Saved data entries
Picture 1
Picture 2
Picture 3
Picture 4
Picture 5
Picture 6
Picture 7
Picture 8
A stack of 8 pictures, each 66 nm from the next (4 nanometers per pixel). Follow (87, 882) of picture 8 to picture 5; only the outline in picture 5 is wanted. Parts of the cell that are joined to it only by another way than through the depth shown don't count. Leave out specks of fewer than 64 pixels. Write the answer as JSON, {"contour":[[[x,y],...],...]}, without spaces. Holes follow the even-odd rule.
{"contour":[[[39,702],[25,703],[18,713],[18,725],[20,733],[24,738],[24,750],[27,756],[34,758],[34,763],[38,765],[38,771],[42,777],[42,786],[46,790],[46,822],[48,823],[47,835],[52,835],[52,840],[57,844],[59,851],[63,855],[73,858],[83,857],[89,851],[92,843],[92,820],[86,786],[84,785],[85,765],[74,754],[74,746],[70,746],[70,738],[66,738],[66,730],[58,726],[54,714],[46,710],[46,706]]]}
* * *
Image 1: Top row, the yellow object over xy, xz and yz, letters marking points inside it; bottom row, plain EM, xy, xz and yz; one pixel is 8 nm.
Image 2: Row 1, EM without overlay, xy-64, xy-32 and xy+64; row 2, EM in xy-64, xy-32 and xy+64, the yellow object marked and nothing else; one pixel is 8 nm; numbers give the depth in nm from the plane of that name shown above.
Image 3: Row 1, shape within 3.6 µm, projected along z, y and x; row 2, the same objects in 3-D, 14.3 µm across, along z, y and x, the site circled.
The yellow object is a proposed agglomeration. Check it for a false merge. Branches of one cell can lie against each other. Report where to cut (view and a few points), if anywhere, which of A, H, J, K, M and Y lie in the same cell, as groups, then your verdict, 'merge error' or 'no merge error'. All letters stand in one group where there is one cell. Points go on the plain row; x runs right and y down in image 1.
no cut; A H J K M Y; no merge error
--
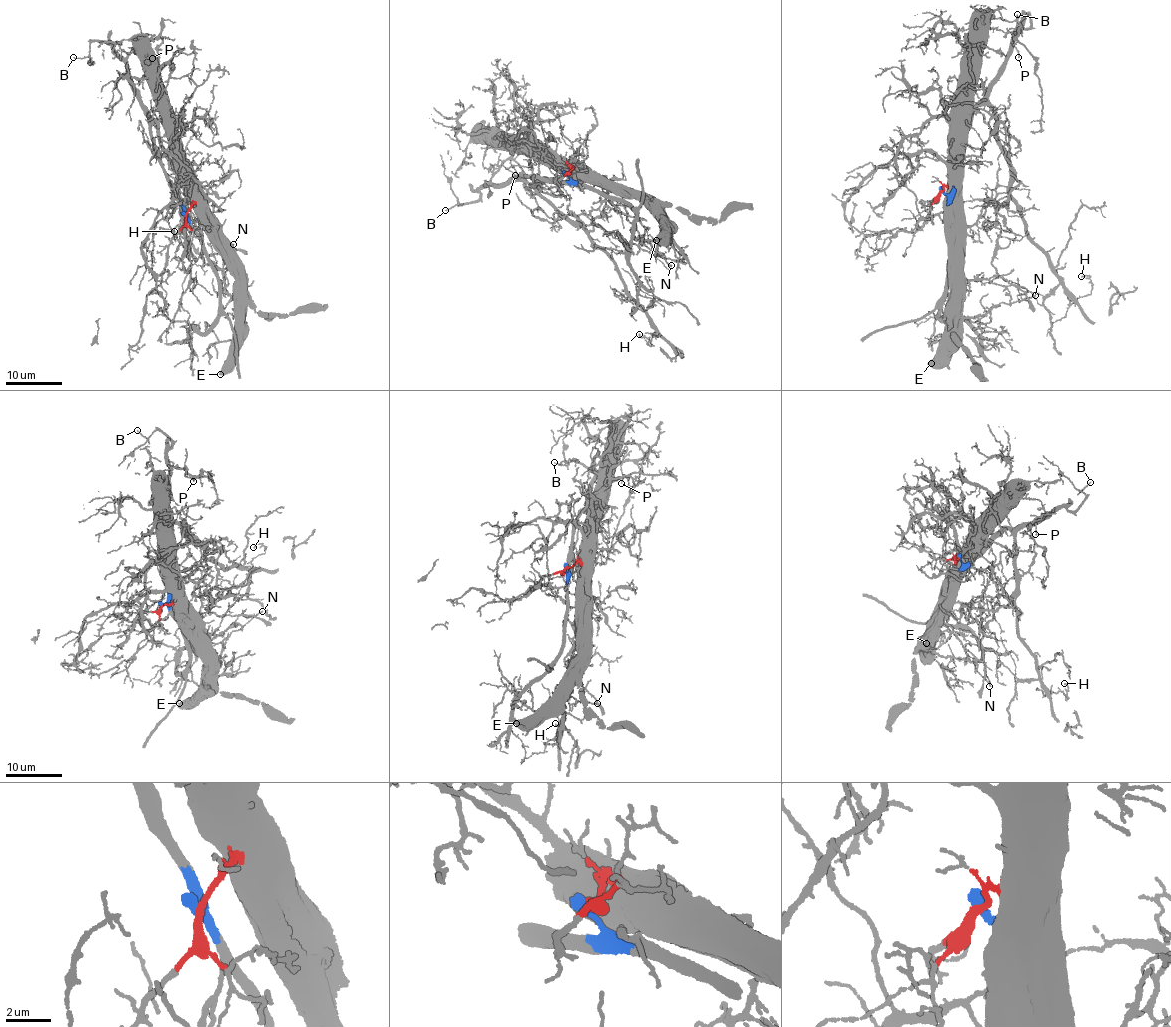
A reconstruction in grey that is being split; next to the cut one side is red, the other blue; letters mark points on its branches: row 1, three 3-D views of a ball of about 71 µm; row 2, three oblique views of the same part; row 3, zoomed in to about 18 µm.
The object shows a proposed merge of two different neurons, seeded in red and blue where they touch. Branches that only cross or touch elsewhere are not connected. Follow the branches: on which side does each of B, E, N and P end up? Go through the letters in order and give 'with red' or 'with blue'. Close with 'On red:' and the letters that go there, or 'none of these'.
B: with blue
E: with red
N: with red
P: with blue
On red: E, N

# DIRECTIONS FOR THIS TASK:
Look above for the line containing "Image 1: Top" and the line containing "Image 3: Row". Transcribe both, with the lines between them, exactly.

# ANSWER TO THIS TASK:
Image 1: Top row, the yellow object over xy, xz and yz, letters marking points inside it; bottom row, plain EM, xy, xz and yz; one pixel is 8 nm.
Image 2: Row 1, EM without overlay, xy-64, xy-32 and xy+64; row 2, EM in xy-64, xy-32 and xy+64, the yellow object marked and nothing else; one pixel is 8 nm; numbers give the depth in nm from the plane of that name shown above.
Image 3: Row 1, shape within 3.6 µm, projected along z, y and x; row 2, the same objects in 3-D, 14.3 µm across, along z, y and x, the site circled.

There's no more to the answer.